### TASK BRIEF
Pick out every line in the data below that contains the string "Persen", and copy each one. Case counts.

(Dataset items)
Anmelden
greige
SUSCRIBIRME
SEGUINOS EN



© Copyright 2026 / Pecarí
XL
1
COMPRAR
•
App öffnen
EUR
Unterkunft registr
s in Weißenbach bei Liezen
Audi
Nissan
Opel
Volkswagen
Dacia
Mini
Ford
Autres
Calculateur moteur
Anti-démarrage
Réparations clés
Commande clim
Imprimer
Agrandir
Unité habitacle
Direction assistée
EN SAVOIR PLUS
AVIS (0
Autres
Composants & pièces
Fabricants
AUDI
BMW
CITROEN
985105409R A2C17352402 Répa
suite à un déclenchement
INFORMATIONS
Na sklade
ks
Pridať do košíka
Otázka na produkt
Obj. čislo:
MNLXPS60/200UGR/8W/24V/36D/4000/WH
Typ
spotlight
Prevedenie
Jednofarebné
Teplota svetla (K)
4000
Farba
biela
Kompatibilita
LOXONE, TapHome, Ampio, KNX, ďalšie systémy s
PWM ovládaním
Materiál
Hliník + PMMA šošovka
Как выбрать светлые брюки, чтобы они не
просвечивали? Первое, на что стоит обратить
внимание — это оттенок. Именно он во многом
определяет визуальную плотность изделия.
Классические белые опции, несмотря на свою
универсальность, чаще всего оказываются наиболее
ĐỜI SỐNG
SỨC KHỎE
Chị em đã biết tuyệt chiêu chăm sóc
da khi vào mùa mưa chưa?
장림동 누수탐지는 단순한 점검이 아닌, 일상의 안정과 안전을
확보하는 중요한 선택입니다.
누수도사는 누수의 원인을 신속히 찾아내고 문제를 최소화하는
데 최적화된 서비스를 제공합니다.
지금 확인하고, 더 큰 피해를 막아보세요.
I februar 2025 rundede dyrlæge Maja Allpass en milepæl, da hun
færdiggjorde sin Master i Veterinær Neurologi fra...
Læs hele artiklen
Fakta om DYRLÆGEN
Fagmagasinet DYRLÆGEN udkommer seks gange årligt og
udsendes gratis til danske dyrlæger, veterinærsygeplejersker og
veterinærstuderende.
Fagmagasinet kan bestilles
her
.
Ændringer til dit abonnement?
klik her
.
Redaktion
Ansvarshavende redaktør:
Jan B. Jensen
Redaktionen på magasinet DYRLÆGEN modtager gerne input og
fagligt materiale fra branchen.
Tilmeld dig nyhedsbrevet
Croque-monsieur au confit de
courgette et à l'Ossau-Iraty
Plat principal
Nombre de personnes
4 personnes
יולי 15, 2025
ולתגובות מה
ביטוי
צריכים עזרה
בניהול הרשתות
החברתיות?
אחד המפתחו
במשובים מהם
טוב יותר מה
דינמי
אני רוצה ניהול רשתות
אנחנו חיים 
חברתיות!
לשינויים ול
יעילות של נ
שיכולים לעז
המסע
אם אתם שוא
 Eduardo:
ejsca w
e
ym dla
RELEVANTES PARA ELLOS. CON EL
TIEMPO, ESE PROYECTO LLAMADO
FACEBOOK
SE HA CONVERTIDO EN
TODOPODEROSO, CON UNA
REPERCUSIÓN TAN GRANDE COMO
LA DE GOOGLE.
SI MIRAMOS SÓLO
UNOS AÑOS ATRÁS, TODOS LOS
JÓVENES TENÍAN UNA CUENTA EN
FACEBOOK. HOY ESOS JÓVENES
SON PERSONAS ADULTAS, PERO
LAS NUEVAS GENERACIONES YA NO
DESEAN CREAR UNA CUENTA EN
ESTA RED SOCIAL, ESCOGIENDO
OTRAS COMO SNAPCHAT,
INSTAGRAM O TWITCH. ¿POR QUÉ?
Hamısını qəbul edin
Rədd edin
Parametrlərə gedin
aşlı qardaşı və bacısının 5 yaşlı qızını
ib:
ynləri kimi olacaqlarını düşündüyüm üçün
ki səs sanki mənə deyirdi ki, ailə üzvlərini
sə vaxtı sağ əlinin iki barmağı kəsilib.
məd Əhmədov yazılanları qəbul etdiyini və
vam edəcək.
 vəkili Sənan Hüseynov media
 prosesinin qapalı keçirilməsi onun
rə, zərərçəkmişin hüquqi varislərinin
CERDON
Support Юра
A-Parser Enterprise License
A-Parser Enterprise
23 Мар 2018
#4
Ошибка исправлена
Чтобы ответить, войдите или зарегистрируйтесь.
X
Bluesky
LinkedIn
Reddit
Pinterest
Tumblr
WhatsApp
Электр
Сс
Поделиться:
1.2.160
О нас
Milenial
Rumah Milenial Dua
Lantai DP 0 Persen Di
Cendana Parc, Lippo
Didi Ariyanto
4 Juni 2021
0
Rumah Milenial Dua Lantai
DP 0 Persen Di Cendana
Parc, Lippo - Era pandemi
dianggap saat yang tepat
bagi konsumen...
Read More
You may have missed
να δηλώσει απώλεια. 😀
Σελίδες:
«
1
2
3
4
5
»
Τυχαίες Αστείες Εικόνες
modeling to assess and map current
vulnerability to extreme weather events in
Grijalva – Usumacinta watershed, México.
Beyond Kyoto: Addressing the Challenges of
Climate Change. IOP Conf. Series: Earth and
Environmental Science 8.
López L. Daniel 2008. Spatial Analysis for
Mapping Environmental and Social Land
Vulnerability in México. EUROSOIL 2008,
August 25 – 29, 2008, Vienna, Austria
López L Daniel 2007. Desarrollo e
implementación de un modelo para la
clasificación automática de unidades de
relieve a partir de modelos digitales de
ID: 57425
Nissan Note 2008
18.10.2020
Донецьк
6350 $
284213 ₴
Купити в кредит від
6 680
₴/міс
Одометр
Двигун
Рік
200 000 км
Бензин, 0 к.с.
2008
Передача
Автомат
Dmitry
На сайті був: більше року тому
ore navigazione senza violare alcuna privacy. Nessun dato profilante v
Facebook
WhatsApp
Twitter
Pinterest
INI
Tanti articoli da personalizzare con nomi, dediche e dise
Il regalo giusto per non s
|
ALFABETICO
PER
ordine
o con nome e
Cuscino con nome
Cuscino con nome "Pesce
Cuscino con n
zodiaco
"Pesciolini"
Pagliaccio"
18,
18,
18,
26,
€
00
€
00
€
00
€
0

### RESPONSE
Lantai DP 0 Persen Di
DP 0 Persen Di Cendana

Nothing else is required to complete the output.